The difference between baseline empowerment and distribution of capabilities by gender has resulted in a lopsided response to gender disparity. In southeast Asia, there is a strong state which has been able to sustain social security policies, but this has not been the case in South Asia because of the state capacity deficit.

Female Migrants

It is a mistake to look at women as a homogenized group. There are differentiated impacts on different target groups like women migrant workers. These workers are working in more significant economic and livelihood insecurity. Women in South Asia are less likely than men to be covered by health insurance. Myanmar had the highest share, 33% of intra Asian migrants, where only 4% have legal status to give them decent working conditions.

Women are more likely to be undocumented, making women workers more susceptible to physical and sexual violence at each stage of migration. There are 34 million female migrant workers in Asia and the Pacific Region. They engage in economic activities that are now under threat due to lockdown, halting global supply chains, and discontinued production.

Women constitute 70% of workers in the health and social security sector globally. Women include the majority of the helpline workers and are indirectly impacted negatively by the COVID-19 pandemic, which puts them at greater risk. Even within this sector, the gender pay gap is 28%.

Women healthcare workers have called attention to their specific needs beyond protective gear. These included menstrual hygiene needs and psychological support. This needs to be prioritized with vaccine distribution which is not being done presently. At the same time, Nandita Baruah has warned about protectionism when it comes to hampering recovery. Like in Nepal, where women below the age of 40 needed permission from the ward to travel from Nepal, this happens to be recovery.
Way Forward

In the short term, the focus has to be on saving the lives of all, including care workers, by ensuring training, safety equipment, fair wages, and just work conditions. Information is empowerment, and women should have access to life-saving and sustaining information. There needs to be a community and outreach for all. Finally, we need to prioritize girls’ education by ensuring school closures do not translate into more significant dropouts.

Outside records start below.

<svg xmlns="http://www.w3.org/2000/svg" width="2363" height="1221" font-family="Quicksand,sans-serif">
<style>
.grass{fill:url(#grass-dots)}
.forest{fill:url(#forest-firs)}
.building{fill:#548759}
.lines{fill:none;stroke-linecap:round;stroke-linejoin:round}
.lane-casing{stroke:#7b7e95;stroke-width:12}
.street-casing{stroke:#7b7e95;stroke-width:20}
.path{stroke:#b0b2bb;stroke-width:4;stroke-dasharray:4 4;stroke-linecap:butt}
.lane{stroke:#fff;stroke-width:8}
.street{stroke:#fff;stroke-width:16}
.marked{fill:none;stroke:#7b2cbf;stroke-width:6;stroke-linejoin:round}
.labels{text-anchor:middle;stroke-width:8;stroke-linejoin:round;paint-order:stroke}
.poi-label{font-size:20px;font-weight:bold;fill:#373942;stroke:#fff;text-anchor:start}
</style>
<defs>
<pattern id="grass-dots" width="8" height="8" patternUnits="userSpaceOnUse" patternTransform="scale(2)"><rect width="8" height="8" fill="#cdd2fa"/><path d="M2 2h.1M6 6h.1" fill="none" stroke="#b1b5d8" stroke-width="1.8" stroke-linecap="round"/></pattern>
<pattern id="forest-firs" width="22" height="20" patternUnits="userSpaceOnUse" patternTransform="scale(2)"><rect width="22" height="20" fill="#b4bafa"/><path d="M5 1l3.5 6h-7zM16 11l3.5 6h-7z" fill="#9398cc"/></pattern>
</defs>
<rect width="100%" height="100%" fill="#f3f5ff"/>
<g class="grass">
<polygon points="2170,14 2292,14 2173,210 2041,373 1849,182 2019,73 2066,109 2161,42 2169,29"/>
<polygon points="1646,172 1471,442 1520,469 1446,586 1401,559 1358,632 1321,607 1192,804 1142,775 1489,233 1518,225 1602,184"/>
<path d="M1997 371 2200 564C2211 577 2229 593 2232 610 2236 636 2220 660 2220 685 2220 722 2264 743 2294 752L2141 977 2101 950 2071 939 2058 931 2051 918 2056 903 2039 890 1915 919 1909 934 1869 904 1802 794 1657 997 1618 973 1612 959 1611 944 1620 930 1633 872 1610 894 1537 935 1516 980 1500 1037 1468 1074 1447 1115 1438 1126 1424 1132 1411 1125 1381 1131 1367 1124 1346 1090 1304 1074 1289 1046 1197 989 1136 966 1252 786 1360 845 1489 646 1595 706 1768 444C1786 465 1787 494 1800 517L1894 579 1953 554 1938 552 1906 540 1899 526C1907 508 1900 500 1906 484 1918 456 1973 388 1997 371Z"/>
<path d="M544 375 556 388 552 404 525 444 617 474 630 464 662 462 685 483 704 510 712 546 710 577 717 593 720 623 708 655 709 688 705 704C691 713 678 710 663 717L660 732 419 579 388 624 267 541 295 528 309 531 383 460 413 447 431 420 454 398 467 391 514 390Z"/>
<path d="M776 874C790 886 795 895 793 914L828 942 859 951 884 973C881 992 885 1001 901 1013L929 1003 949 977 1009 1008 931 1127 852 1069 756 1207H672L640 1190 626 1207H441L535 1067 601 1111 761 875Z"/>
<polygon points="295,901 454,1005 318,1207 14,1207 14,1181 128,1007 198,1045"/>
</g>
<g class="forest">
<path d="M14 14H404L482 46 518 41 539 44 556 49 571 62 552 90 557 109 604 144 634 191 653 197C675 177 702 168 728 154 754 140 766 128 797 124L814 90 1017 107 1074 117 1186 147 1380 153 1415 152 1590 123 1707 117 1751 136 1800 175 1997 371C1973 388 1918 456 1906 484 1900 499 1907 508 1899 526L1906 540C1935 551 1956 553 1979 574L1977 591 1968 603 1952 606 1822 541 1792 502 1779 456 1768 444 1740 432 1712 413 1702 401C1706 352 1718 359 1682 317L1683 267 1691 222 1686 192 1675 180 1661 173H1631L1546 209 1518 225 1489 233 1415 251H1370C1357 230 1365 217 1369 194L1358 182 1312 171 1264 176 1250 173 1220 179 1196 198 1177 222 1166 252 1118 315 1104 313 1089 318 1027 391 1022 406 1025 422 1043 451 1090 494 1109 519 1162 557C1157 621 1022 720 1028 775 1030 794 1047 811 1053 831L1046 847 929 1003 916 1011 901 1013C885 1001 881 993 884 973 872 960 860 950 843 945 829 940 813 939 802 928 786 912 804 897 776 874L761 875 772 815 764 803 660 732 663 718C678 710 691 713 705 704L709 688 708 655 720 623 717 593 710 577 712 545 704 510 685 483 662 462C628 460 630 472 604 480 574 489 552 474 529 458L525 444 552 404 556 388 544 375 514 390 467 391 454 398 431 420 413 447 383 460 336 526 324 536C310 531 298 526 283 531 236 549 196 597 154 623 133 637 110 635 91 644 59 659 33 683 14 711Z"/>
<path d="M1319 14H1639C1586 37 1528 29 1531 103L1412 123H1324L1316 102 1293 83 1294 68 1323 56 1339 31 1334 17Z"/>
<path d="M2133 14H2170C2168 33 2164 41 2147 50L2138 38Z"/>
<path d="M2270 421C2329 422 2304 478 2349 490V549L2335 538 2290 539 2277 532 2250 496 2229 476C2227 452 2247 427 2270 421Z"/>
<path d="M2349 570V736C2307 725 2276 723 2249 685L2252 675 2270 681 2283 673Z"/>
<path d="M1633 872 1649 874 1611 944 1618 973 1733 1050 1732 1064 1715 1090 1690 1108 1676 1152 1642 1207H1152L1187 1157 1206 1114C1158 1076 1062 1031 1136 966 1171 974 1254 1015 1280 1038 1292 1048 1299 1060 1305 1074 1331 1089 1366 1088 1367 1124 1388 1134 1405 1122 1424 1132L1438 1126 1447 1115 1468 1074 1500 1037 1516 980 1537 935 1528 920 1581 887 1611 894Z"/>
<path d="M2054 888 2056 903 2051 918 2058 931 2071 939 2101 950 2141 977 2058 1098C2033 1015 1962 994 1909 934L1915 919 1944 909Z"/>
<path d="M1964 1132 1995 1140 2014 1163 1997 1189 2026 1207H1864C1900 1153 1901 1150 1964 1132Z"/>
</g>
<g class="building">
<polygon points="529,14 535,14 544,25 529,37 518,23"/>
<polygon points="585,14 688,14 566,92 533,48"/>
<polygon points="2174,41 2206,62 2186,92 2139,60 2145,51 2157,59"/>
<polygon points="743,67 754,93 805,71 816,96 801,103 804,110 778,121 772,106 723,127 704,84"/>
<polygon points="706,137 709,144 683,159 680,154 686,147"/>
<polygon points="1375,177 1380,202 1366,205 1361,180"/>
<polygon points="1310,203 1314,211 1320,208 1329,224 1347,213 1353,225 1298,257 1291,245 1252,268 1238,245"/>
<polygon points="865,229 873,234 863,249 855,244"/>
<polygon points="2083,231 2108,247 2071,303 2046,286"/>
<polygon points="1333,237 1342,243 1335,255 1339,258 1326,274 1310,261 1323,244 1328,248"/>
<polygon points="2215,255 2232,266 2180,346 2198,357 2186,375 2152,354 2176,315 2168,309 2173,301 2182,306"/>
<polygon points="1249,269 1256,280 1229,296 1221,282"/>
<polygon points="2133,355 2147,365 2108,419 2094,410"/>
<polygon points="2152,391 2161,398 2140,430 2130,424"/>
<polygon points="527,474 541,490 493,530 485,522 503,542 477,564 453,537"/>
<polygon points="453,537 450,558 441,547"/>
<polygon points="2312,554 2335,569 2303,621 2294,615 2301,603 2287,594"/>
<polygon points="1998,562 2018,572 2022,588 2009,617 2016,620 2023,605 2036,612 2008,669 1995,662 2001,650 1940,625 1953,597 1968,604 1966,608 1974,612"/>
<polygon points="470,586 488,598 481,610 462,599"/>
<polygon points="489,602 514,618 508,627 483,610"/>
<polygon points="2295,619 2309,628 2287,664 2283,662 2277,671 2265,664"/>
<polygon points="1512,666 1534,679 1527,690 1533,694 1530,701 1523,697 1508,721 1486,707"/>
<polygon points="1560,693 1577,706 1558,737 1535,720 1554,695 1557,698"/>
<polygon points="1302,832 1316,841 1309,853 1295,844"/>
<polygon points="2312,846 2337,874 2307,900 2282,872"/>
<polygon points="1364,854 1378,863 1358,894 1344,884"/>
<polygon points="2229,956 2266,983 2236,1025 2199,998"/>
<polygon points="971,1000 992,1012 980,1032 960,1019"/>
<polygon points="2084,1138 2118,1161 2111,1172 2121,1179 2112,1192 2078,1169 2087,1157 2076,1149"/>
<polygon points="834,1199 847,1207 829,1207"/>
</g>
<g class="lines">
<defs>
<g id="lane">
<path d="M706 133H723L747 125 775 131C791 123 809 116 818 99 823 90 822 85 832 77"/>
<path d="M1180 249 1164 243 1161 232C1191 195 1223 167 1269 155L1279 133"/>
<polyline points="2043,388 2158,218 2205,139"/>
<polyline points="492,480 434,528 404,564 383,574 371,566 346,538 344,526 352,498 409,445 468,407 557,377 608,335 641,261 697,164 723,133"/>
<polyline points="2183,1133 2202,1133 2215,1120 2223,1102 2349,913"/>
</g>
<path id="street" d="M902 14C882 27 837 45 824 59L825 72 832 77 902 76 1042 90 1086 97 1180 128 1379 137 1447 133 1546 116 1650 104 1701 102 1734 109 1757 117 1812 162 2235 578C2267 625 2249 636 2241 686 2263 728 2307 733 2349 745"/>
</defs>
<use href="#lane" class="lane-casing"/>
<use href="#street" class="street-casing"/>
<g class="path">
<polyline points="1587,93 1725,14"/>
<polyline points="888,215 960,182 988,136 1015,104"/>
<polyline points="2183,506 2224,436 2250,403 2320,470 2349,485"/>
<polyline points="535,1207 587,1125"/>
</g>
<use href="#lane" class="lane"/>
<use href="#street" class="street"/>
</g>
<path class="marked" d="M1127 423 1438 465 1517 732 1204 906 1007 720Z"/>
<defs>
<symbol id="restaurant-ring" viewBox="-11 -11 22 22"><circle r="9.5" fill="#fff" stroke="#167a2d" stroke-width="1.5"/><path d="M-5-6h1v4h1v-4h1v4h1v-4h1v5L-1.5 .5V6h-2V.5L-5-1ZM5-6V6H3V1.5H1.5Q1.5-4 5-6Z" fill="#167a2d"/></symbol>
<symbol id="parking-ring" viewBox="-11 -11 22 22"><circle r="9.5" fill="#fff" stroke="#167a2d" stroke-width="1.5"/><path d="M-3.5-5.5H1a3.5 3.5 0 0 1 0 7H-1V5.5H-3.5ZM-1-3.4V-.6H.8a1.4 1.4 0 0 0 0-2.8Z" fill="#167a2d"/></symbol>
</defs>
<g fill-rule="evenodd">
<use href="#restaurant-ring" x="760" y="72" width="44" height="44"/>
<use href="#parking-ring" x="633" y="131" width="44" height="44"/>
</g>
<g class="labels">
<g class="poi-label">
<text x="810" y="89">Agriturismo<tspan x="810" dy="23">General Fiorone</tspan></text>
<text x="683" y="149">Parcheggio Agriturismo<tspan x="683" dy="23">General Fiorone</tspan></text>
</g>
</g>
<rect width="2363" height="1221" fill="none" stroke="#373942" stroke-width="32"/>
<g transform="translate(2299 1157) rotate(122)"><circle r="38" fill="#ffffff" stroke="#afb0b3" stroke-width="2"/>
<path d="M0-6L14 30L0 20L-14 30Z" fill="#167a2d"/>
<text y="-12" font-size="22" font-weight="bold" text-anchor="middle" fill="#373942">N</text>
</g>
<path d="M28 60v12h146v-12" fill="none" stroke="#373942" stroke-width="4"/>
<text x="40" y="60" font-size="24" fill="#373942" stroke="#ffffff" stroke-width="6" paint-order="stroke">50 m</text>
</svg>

Prioritize protections for sex workers, people with disabilities, and LGBTQIA people. We must continue all measures against human trafficking. The private sector is also a partner in the solution; they should have work from home facilities, paid leave, and provide flexible hours. Workers are offered adequate equipment for protection.

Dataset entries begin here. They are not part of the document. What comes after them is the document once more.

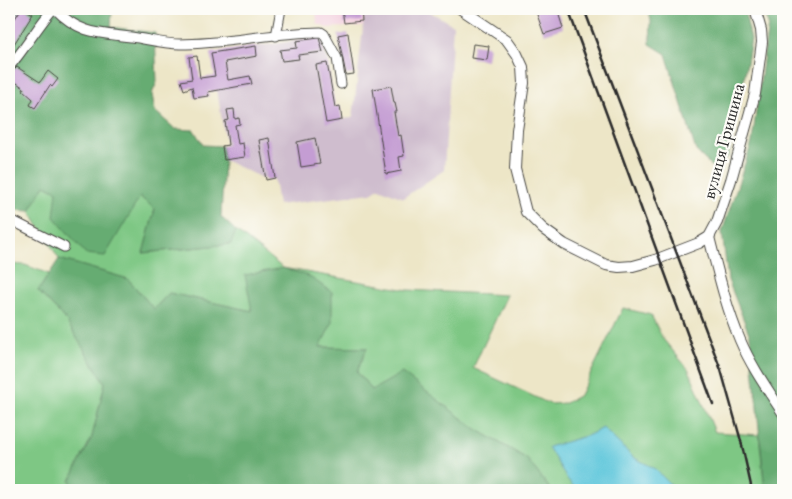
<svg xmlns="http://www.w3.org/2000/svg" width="792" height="499" viewBox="0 0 792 499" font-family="'EB Garamond',serif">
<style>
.built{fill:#f3cfdf}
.industrial{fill:#cfbdce}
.green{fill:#7ec784;stroke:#547958}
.forest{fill:#66ac72;stroke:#486c4e}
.water{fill:#60c7dc;stroke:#467984}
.building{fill:#c49dd3}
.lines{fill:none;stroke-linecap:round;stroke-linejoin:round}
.minor-casing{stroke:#484742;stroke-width:11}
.tertiary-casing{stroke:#484742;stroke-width:12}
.minor{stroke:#fff;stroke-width:9}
.tertiary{stroke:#fff;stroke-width:10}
.rail{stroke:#2b2b2b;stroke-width:2.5}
.labels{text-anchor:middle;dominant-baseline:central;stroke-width:4.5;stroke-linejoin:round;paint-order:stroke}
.street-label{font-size:18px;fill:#2b2b2b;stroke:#fdfcf7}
</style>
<rect width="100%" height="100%" fill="#fdfcf7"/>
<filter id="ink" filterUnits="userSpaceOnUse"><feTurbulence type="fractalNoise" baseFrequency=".02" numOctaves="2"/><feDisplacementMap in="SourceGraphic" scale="10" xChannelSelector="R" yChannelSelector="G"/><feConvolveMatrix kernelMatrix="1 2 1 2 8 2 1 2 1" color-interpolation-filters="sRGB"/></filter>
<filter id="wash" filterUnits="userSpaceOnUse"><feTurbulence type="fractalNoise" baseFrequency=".0096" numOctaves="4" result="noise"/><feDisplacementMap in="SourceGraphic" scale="20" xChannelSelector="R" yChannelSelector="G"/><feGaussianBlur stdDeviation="1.12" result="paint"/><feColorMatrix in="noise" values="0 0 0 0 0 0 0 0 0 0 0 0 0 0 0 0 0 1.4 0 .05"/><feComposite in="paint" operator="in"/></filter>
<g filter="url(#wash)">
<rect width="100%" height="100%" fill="#ede6c7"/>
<!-- built -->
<path class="built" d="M316 9H365L363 26 327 28 317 24Z"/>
<!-- industrial -->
<path class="industrial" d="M365 9H425L453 25 444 170 403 198 379 188 371 193 278 205 274 179 266 180 224 160 222 146 226 145 211 53 322 37 328 62 334 107 340 106 342 119 353 118Z"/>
<!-- green -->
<g class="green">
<path d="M45 185 57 191 140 196 155 209 143 253 230 244 236 231 283 268 408 290 507 295 473 368 550 404 565 403 580 395 623 308 651 315 663 339 689 370 715 432 759 435 765 490H551L527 459 476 429 372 390 357 372 367 348 319 347 332 323 252 311 169 293 154 309 128 279 59 259 30 211Z"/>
<path d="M9 264 25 265 49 274 38 291 65 319 105 383 92 437 70 481 77 490H9Z"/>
</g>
<!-- forest -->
<g class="forest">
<path d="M9 9H118L112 11 111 27 155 33 157 82 152 94 155 111 175 129 194 130 203 145 222 146 224 160 221 217 236 231 231 244 143 253 155 209 140 197 105 256 86 254 54 217 57 191 45 185 30 211 11 210 9 208Z"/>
<path d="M648 9H744L751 39 741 98 728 157 712 167 696 151 666 54 650 44 651 20Z"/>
<path d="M762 9H783V490H765L750 336 728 280 722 232 752 142 768 24Z"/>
<path d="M59 259 128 279 154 309 169 293 252 311 245 275 283 268 308 276 332 292V323L320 347 367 348 357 372 372 390 402 373 476 429 527 459 551 490H77L70 481 92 437 105 383 65 319 38 291Z"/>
</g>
<!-- water -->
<path class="water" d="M603 428 633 457 654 468 676 490H577L568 480 548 447 589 435Z"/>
<g id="blocks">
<!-- building -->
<g class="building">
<path d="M21 9H25L33 14 9 52V28Z"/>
<path d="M342 9H361L362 21 344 23Z"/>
<path d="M535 9H557L563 28 544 34Z"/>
<path d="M348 33 354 74 346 75 338 35Z"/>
<path d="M319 38 323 52 298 55 299 59 282 61 280 50 297 48 296 41Z"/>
<path d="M473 44 489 46 487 60 471 58Z"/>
<path d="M256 46 257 56 225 62 228 80 250 76 252 84 208 92 209 96 194 98 192 87 184 90 181 81 192 79 189 57 197 56 200 78 215 76 211 53Z"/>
<path d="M327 63 335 107 340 106 342 120 326 123 316 65Z"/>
<path d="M17 67 40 82 48 71 58 79 52 87 50 85 35 108 30 105 33 99 23 90 24 88 14 81 9 88V73L13 71Z"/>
<path d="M391 86 394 103H395L397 112H394L398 136 401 135 404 156 399 157 401 171 386 174 373 89Z"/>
<path d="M234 109 235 119 239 118 240 124 235 125 238 144 243 143 245 157 224 160 222 146 228 145 225 121 229 120 227 110Z"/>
<path d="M269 138 275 178 266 180 259 140Z"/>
<path d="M315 138 320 164 301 167 297 142Z"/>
</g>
</g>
</g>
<g filter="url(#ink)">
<use href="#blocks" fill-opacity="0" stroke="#484742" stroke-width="1"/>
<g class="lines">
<!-- minor casing -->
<g class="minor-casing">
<g id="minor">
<path d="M55 9C79 34 99 33 131 37 147 39 164 44 180 44 227 44 274 32 321 32L324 34 337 58 341 84"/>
<path d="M276 36 281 9"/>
<path d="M9 67C25 49 37 27 53 9"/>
<path d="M9 219 64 247"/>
</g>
</g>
<!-- tertiary casing -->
<g class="tertiary-casing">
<g id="tertiary">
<path d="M461 9 507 40 517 54 523 67 524 83 517 130 515 169 526 212 543 229 564 244 606 265 619 267 633 266 655 260 699 243 709 237 717 222 731 180 755 94 762 42 761 30 755 9"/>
<path d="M709 237C718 272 726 307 740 340 751 366 768 390 783 413"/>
</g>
</g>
<!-- minor -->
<use href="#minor" class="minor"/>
<!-- tertiary -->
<use href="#tertiary" class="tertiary"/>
<!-- rail -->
<g class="rail">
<path d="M568 9 713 404"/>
<path d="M584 9 721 370 741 441 752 490"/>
</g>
</g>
</g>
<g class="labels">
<!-- street labels -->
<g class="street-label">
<text transform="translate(723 141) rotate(-75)">вулиця Гришина</text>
</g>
</g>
<!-- margin -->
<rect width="792" height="499" fill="none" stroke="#fdfcf7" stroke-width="30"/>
</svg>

In the long term, the focus must be on higher female participation in the labour force. There should be steps to correct unpaid care work, redistribute, and recognize and monetize unpaid and underpaid workers. The care economy can be regularised and provide for certain occupations for women. There can be a transition from the informal to the formal economy through training and certification. To free women to participate as a labour force, we need to expand affordable childcare, improving household and travel infrastructure.